Texto do exercício:
● ● ●

Brasileiros invadem universidades argentinas: confira benefícios e perrengues
Ausência de vestibular, vagas ilimitadas, qualidade da educação e baixo custo de vida — pelo menos até o início deste ano — são fatores que têm atraído jovens às universidades do país vizinho

Fernanda Martins (à dir., no laboratório da universidade) ao lado de seus colegas brasileiros, do curso de medicina (à esq.), realizam atividades no Dia Mundial do Coração: amizades que vão além da sala de aula (Crédito: Divulgação )
Por Mirela Luiz
O aumento no número de estudantes brasileiros na Argentina é um fenômeno que ganhou destaque nos últimos anos. Só os alunos que cursam Medicina, por exemplo, quintuplicaram: passaram de quatro mil para mais de 20 mil, em sete anos, de 2015 para 2022, último dado do governo local. Na Universidad de Buenos Aires (UBA), a de maior relevância no país, 9,5% dos alunos de graduação são estrangeiros. Na pós-graduação, que exige cobrança de taxas, esse número é de 16,5% de acordo com o jornal La Nación.

● ● ●

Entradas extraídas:
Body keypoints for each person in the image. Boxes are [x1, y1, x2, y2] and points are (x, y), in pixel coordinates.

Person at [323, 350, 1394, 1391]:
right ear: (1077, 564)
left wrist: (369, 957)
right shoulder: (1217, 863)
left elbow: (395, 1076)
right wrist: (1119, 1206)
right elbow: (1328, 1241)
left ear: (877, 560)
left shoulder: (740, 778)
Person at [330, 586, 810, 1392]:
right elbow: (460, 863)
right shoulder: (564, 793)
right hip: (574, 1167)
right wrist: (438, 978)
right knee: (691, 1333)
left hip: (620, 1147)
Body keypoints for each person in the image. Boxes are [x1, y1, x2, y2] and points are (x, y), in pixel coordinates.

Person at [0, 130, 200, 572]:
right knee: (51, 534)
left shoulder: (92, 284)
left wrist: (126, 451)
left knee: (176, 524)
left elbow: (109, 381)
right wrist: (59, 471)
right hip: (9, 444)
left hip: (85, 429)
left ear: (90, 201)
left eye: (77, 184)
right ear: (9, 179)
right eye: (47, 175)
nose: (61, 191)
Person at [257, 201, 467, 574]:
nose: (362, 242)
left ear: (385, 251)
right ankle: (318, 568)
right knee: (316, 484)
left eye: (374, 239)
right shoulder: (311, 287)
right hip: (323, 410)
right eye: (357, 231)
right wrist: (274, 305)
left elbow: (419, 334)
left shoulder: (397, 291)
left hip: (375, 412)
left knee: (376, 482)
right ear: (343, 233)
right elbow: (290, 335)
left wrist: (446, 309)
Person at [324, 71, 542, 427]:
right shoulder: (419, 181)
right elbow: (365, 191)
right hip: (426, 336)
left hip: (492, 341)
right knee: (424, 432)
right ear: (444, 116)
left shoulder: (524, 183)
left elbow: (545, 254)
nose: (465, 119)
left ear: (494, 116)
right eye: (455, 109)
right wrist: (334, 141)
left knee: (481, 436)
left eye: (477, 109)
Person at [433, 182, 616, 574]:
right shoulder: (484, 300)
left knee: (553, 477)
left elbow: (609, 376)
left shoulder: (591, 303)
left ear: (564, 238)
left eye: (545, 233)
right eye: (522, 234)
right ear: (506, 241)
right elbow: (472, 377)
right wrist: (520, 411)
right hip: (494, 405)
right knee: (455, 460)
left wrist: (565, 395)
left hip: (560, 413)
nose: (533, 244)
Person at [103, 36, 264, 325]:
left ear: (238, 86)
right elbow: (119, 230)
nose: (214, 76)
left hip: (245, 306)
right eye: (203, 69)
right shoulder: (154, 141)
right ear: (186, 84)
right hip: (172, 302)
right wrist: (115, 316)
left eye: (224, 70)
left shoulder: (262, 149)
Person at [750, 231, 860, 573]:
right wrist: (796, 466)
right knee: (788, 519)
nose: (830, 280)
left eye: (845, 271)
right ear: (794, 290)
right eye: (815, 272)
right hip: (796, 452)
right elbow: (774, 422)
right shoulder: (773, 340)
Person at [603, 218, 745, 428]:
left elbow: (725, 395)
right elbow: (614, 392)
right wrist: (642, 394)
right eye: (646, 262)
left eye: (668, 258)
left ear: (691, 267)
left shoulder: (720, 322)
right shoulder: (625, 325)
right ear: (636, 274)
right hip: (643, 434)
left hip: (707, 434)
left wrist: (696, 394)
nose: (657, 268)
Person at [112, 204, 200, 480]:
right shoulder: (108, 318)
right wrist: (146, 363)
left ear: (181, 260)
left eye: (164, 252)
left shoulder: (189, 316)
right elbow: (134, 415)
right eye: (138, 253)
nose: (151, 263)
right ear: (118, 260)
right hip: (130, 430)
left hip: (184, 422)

● ● ●

Dê sequência à reportagem sobre estudantes brasileiros nas universidades argentinas, começando logo após o último parágrafo apresentado. As entradas não servem para nada aqui.

A Argentina é considerada um país bastante aberto a imigrantes. Segundo a Constituição, gozam quase dos mesmos direitos que os habitantes locais. Um em cada quatro alunos de medicina é estrangeiro (24%), incluindo peruanos e paraguaios. “São sete anos longe da sua família, mas vale a pena cada ano concluído”, declara a estudante paulista Fernanda Martins, aluna do terceiro ano do curso de Medicina da Fundación Barceló, em La Rioja.
Entre os motivos que levam os brasileiros a escolher estudar Medicina na Argentina estão:
• a ausência de vestibular,
• o número ilimitado de vagas,
• a qualidade da educação,
• e os custos mais acessíveis, em comparação com o Brasil.
“Hoje, 60% da minha sala é de brasileiros. Acredito que, se mais estudantes tivessem acesso a informações sobre o curso, haveria ainda mais brasileiros aqui”, declara Fernanda.
Segundo o último levantamento feito pelo Itamaraty, cerca de 65 mil brasileiros estudam Medicina no Paraguai, Bolívia ou Argentina. Esse número cresceu muito nos últimos anos e já representa um terço dos estudantes desse curso nas universidades do Brasil.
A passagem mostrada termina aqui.